Marlin History, Well A-2 Failure Summary.
An incident investigation team was formed to evaluate the failure of Well A-2. The team provided detailed analyses of probable failure modes and determined two possible root causes of the failure - excessive APB or annular hydrate disassociation. The failure-analysis results were applied to the five remaining Marlin wells.2 When these original Marlin wells were batch drilled, a number of mitigation techniques presented in this article were not implemented and were no longer available for consideration. As a result, the redesign of the Marlin completions had to focus on vacuum-insulated tubing (VIT) and fiber-optic monitoring systems as a means of both controlling and observing thermal behavior.3
Early in the investigation, a root cause analysis was performed to discern the most likely causes of tubing ovalization.4 Possible causes included:
Excessive helical (column) buckling of the production tubing.
Hydrate formation and dissolution.
Trapped annulus pressure leading to casing collapse.
Miscellaneous issues, such as proper tubulars and well- head movement.
From the possible causes, the most likely hypothesis was that APB caused the casing collapse. Calculations and laboratory testing further reduced the possibilities, suggesting that helical buckling did not lead to deformation of the production tubing. Further testing on surplus samples of tubulars indicated that the materials exceeded API performance ratings and were, therefore, not a contributing factor. Two of the root causes were interrelated - cementing the annulus into previous casing and a hydrate plug possibly causing a trapped annulus, leading to APB. All the conditions necessary for the formation of a hydrate plug were potentially present in the 13 3/8 × 16-in. annulus. A rise in temperature during production coupled with a confined container within which dissolution might proceed could generate enough pressure to collapse the 13 3/8-in. intermediate casing. That collapse could then lead to a cascading point loading/collapse sequence on the production tieback and tubing.
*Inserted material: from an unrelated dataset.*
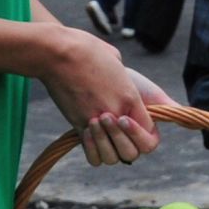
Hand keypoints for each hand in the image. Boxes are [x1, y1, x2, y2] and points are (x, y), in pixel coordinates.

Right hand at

When the production string was cemented, the annulus between the production and intermediate casings was purposely sealed because of a hydrocarbon zone just below the intermediate casing. The fluids in the annulus at the time they were trapped (i.e., when the cement was set and the seal assembly was installed at the wellhead) were at a relatively low temperature. The fluid temperature and pressure profiles at this point in the well constitute the initial conditions of these annular fluids. When the well was produced, the annuli probably became heated from the transfer of bottomhole temperature up the well by the produced fluids. When heated, the fluids trapped in the annulus could have begun to expand thermally. If the trapped fluids expanded, the pressure generated between the intermediate and production casings could have caused that string to collapse. A collapse failure of the production casing could immediately cause a collapse failure of the production tubing also. The Marlin A-2 well failure demonstrates the severe risks APB can pose to subsea well integrity and how collapse failure of outer casings can propagate inward, caus- ing additional failures of inner casings and tubings. The severe consequences of such potential failure modes demonstrate that APB mitigation should be successfully implemented into subject well designs.